The topic turned to the failure in the skills competition, and the deputy battalion commander proactively reflected: "The fact that sister units surpassed us this time was not only because they showed significant improvement in difficult and key subjects—more importantly, their foundational training subjects were more solid than ours. In the past we had situations of cobbling together top performers to win scores; this time, with all personnel rotating through as participants, the shortfall in our weak foundation was completely exposed."
"A single branch in bloom does not mean the whole garden is full of spring; excelling in individual events does not mean the whole is strong." As everyone listened and discussed: "In our day-to-day training organization, we have not implemented specialized instructor assignment, pass-or-fail assessment mechanisms, and tiered training methods with enough force—some have even been left in neutral."
From incisive self-dissection, to straightforwardly identifying deep-level problems, to jointly analyzing and discussing in search of solutions, the atmosphere in the meeting room grew increasingly animated.
Interest groups could be established to encourage officers and soldiers to independently design cultural and recreational activities; it is necessary to strengthen cooperation with local red-heritage venues, and in connection with the 90th anniversary of the victory of the Red Army's Long March, to deeply excavate and apply red resources to educate and forge the soul (育人铸魂); establish digital training records for each officer and soldier, precisely analyze shortfalls, and dynamically provide remedial training; invite outstanding coaches from the General Corps and regiment to give demonstration instruction, and cultivate a core of coaches… The reporter observed everyone simultaneously discussing and writing down specific corrective measures on paper.
Ideological remolding (思想改造) has no completion, only an ongoing process. "Persisting in making good use of the weapon of criticism, and continuously sweeping the dust from one's thinking, is the only way to forge a strong and capable party committee leadership group." The regiment leadership told the reporter that by attending this meeting as an observer, he too had gained many new insights.
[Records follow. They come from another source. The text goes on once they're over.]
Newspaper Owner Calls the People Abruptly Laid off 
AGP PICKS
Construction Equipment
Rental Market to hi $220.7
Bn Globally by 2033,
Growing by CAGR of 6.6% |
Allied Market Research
In the course of continuously deepening political rectification training (政治整训), the regiment party committee must also explore integrating criticism and self-criticism into all areas of work, normalizing reflective analysis and critical reminders, and supervising party member cadres at all levels to continuously improve their work methods and transform their work style.
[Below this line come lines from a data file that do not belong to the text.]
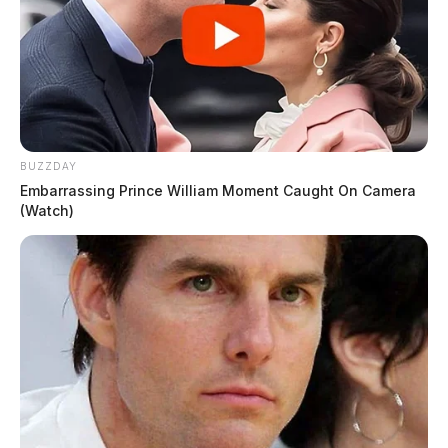
BUZZDAY
Embarrassing Prince William Moment Caught On Camera
(Watch)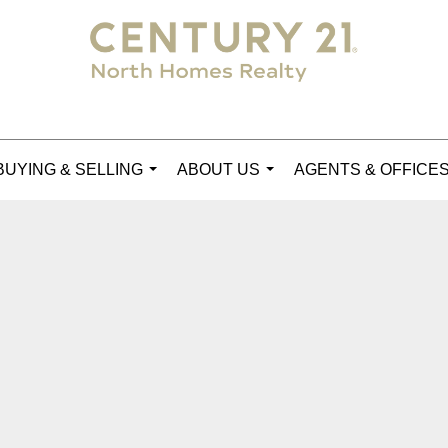
BUYING & SELLING
ABOUT US
AGENTS & OFFICE
...
...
When the reporter revisited the battalion in recent days, certain scenes left a strong impression: the political instructor, wearing full gear, standing at the head of the formation and training alongside the soldiers; the battalion commander proactively stepping in to fill a gap, guiding a certain company in planning the upgrade of its psychological counseling room…
"Once the problems were laid out in the open, the heart actually felt more at ease," the political instructor said with feeling. That after-action review had made everyone's face burn, but because everyone had spoken frankly and openly, their hearts felt warm. Now, he and the battalion commander meet every day to study work and communicate, strengthening coordination on key tasks; the combined force driving combat readiness training and unit development has grown stronger.